Fase proliferasi akan berakhir jika epitel dermis dan lapisan kolagen telah terbentuk, terlihat proses kontraksi dan akan dipercepat oleh berbagai growth factor yang dibentuk oleh makrofag dan platelet.

3. Fase Maturasi

Fase ini dimulai pada minggu ke-3 setelah perlukaan dan berakhir sampai kurang lebih 12 bulan. . Tujuan dari fase maturasi adalah menyempurnakan terbentuknya jaringan baru menjadi jaringan penyembuhan yang kuat dan bermutu. Fibroblas sudah mulai meninggalkan jaringan garunalasi, warna kemerahan dari jaringan mulai berkurang karena pembuluh mulai regresi dan serat fibrin dari kolagen bertambah banyak untuk memperkuat jaringan parut. Kekuatan dari ajringan parut akan mencapai puncaknya pada minggu ke-10 setelah perlukaan. Sintesa kolagen yang telah dimulai sejak fase proliferasi akan dilanjutkan pada fase maturasi. Kecuali pembentukan kolagen juga akan terjadi pemecahan kolagen oleh enzim kolagenase. Kolagen muda ( gelatinous collagen) yang terbentuk pada fase proliferasi akan berubah menjadi kolagen yang lebih matang, yaitu lebih kuat dan struktur yang lebih baik (proses re-modelling).

Untuk mencapai penyembuhan yang optimal diperlukan keseimbangan antara kolagen yang diproduksi dengan yang dipecahkan. Kolagen yang berlebihan akan terjadi penebalan jaringan parut atau hypertrophic scar, sebaliknya produksi yang berkurang akan menurunkan kekuatan jaringan parut dan luka akan selalu terbuka.

Luka dikatakan sembuh jika terjadi kontinuitas lapisan kulit dan kekuatan ajringan kulit mampu atau tidak mengganggu untuk melakukan aktivitas yang normal. Meskipun proses penyembuhan luka sama bagi setiap penderita, namun outcome atau hasil yang dicapai sangat tergantung dari kondisi biologik masing-masing individu, lokasi serta luasnya luka. Penderita muda dan sehat akan mencapai proses yang cepat dibandingkan dengan kurang gizi, disertai dengan penyakit sistemik (diabetes melitus).

C. Konsep Baru

Studi tentang lingkungan yang optimal dan berperan dalam proses penyembuhan luka telah dimulai 30 tahun yang lalu oleh Winter. Penelitian dasar klinik mengenai perawatan luka berbasis suasana lembab (moist) telah memberikan pandangan yang berbeda diantara para pakar. Saat ini perawatan luka tertutup untuk dapat tercapai keadaan yang lembab telah dapat diterima secara universal sebagai standar baku untuk berbagai tipe luka. Alasan yang rasional teori perawatan luka dalam suasana lembab adalah:

1. Fibrinolisis

Fibrin yang terbentuk pada luka kronis dapat dengan cepat dihilangkan (fibrinolitik) oleh netrofil dans el endotel dalam suasana lembab.

> [Entri dataset]:
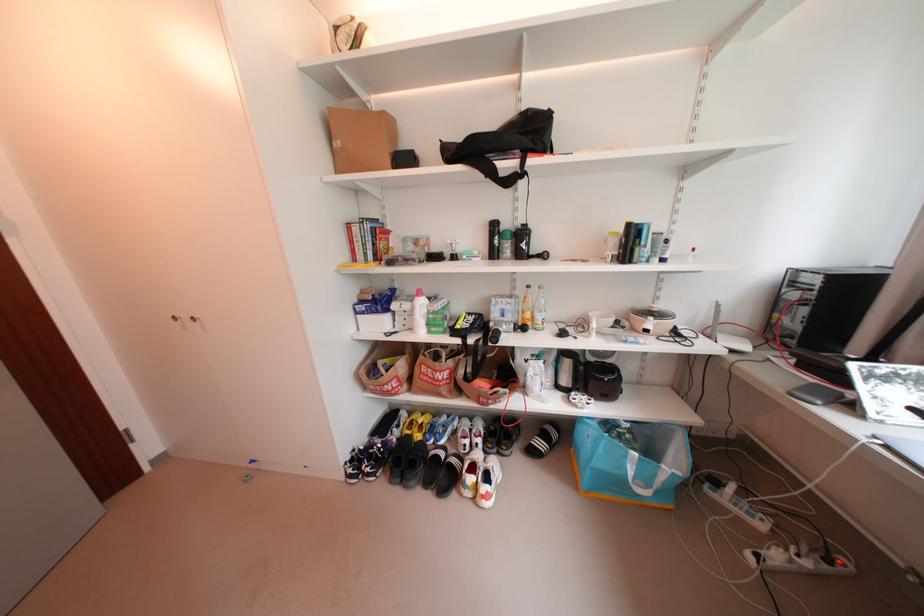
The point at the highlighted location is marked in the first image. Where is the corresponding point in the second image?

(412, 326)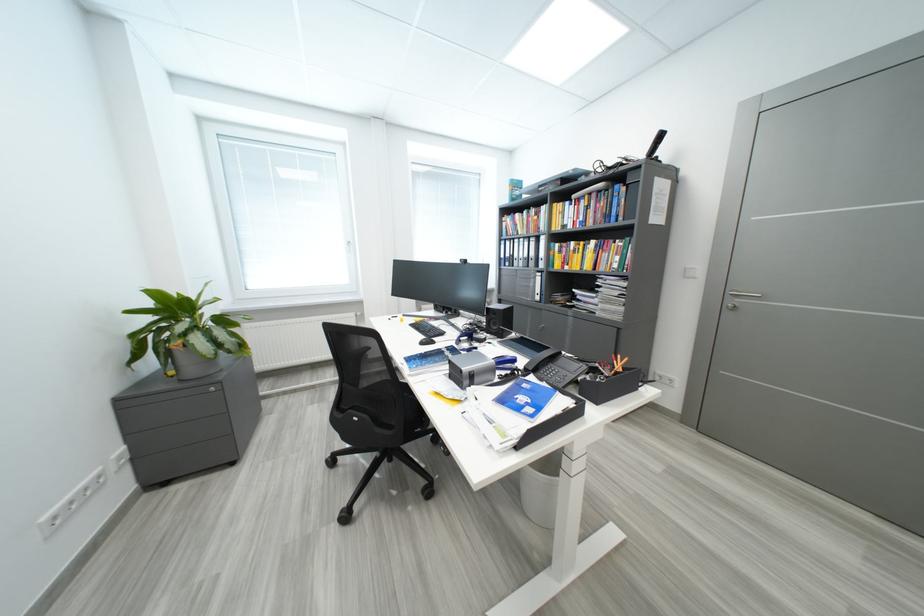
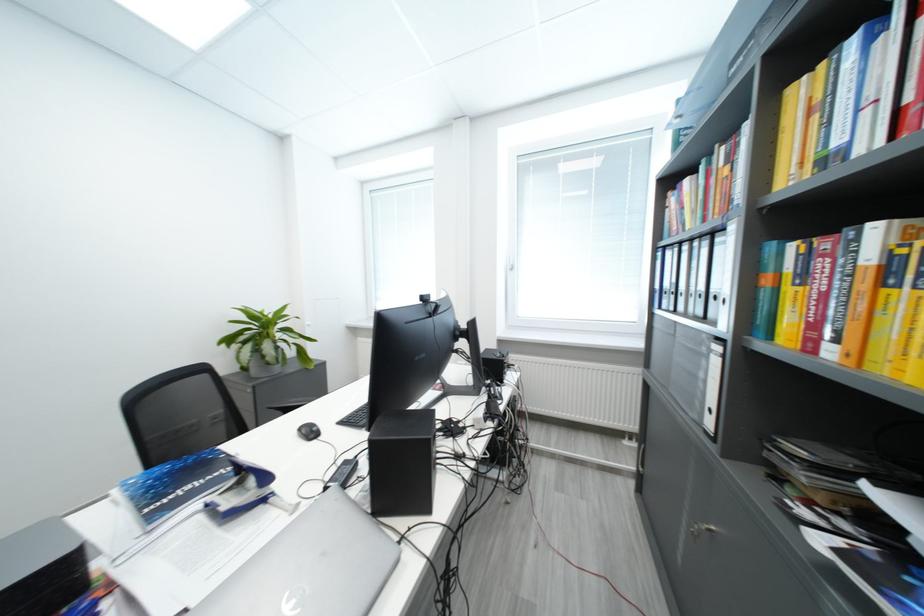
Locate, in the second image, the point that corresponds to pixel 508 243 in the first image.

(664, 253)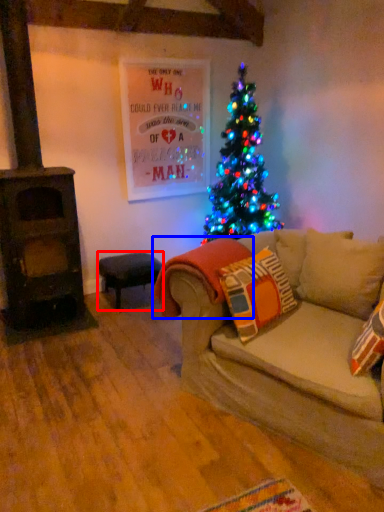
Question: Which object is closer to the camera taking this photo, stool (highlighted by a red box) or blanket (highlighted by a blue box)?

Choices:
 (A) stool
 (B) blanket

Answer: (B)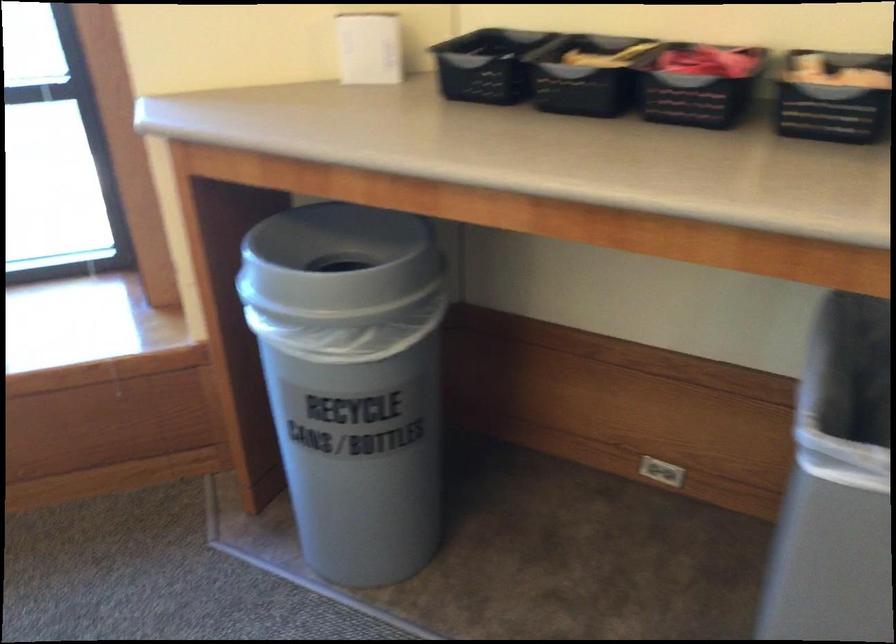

> [Soal Latihan]:
[1] Ubah bagian teks tentang penyembuhan luka yang dimulai dari "Studi tentang lingkungan" dan berakhir pada "dalam suasana lembab." dengan mengganti "lembab" menjadi "lembap".
[2] Teruskan teks tentang penyembuhan luka, dimulai setelah kalimat terakhir yang ditampilkan.

> [Daftar Jawaban]:
[1]
Studi tentang lingkungan yang optimal dan berperan dalam proses penyembuhan luka telah dimulai 30 tahun yang lalu oleh Winter. Penelitian dasar klinik mengenai perawatan luka berbasis suasana lembap (moist) telah memberikan pandangan yang berbeda diantara para pakar. Saat ini perawatan luka tertutup untuk dapat tercapai keadaan yang lembap telah dapat diterima secara universal sebagai standar baku untuk berbagai tipe luka. Alasan yang rasional teori perawatan luka dalam suasana lembap adalah:

1. Fibrinolisis

Fibrin yang terbentuk pada luka kronis dapat dengan cepat dihilangkan (fibrinolitik) oleh netrofil dans el endotel dalam suasana lembap.

[2]
2. Angiogenesis

Keadaan hipoksi pada perawatan tertutup akan lebih merangsang lebih cepat angiogenesis dan mutu pembuluh kapiler. Angiogenesis akan bertambah dengan terbentuknya heparin dan tumor necrosis factor-alpha ( TNF-alpha).

3. Kejadian infeksi

Lebih rendah dibandingkan dnegan perawatan kering (2,6% vs 7,1 %)

4. Pembentukan growth factor

Yang berperan pada proses penyembuhan dipercepat pada suasana lembab. Epidemi grwoth factor/EGF, fibroblast growth factor/FGF dan Interleukin 1/Inter-1 adalah substansi yang dikeluarkan oleh makrofag yang berperan pada angiogenesis dan pembentukan stratum korneum. Platelet-derived growth factor/PDGF dan transforming growth factor-beta/TGF-beta yang dibentuk oleh platelet berfungsi pada proliferasi fibroblas.

5. Percepatan pembentukan sel aktif

Invasi netrofil yang diikuti oleh makrofag, monosit, dan limfosit ke daerah luka berfungsi lebih dini.

D. Kesimpulan

1. Tenaga kesehatan diharapkan memahami konsep penyembuhan luka serta aplikasi perawatan luka yang dihubungkan dengan jenis luka serta bahan yang diperlukan.

2. Perawatan luka dengan suasana lembab (occlusive dressing) perlu dikembangkan implementasinya di klinik dalam meningkatkan angka kesembuhan secara kuantitatif maupun kualitatif.